§ Task brief: Images should be omitted while the rest of the data is duplicated exactly.

§ Collected data:
/---

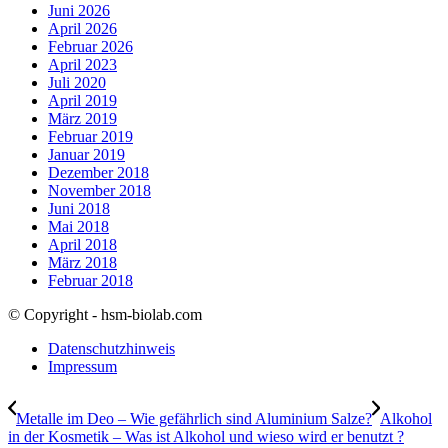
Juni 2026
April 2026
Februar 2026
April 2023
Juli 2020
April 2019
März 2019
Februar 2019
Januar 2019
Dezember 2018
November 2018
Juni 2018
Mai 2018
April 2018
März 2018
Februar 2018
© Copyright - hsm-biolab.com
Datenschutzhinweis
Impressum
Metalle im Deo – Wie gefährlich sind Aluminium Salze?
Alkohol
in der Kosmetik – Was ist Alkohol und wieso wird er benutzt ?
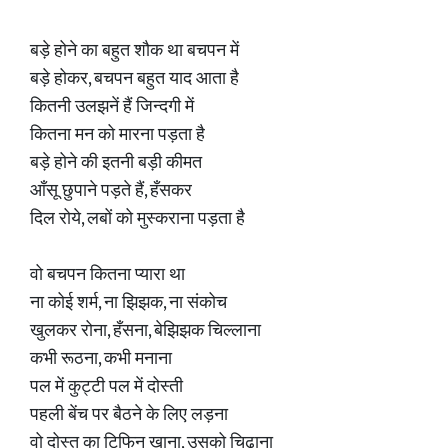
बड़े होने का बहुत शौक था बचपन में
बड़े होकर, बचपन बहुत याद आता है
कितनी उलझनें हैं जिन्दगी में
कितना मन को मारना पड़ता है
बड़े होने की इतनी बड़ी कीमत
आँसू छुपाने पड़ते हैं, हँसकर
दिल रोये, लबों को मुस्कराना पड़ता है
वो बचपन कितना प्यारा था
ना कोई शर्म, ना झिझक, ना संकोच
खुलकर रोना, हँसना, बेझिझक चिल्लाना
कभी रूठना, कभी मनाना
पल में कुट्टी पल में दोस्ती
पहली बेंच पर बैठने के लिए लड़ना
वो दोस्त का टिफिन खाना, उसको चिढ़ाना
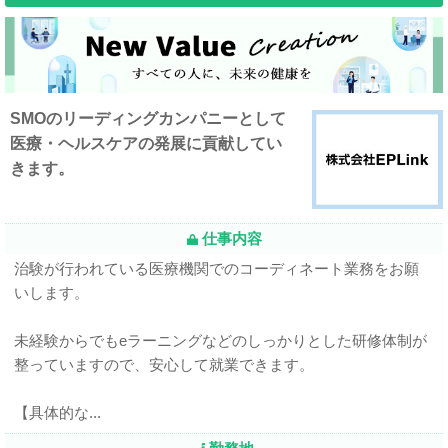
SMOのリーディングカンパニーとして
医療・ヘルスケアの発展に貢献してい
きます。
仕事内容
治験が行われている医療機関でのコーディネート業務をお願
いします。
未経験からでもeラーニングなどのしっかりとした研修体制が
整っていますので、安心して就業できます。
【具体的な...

\---

§ Reply:
Juni 2026
April 2026
Februar 2026
April 2023
Juli 2020
April 2019
März 2019
Februar 2019
Januar 2019
Dezember 2018
November 2018
Juni 2018
Mai 2018
April 2018
März 2018
Februar 2018
© Copyright - hsm-biolab.com
Datenschutzhinweis
Impressum
Metalle im Deo – Wie gefährlich sind Aluminium Salze?
Alkohol
in der Kosmetik – Was ist Alkohol und wieso wird er benutzt ?
बड़े होने का बहुत शौक था बचपन में
बड़े होकर, बचपन बहुत याद आता है
कितनी उलझनें हैं जिन्दगी में
कितना मन को मारना पड़ता है
बड़े होने की इतनी बड़ी कीमत
आँसू छुपाने पड़ते हैं, हँसकर
दिल रोये, लबों को मुस्कराना पड़ता है
वो बचपन कितना प्यारा था
ना कोई शर्म, ना झिझक, ना संकोच
खुलकर रोना, हँसना, बेझिझक चिल्लाना
कभी रूठना, कभी मनाना
पल में कुट्टी पल में दोस्ती
पहली बेंच पर बैठने के लिए लड़ना
वो दोस्त का टिफिन खाना, उसको चिढ़ाना
SMOのリーディングカンパニーとして
医療・ヘルスケアの発展に貢献してい
きます。
仕事内容
治験が行われている医療機関でのコーディネート業務をお願
いします。
未経験からでもeラーニングなどのしっかりとした研修体制が
整っていますので、安心して就業できます。
【具体的な...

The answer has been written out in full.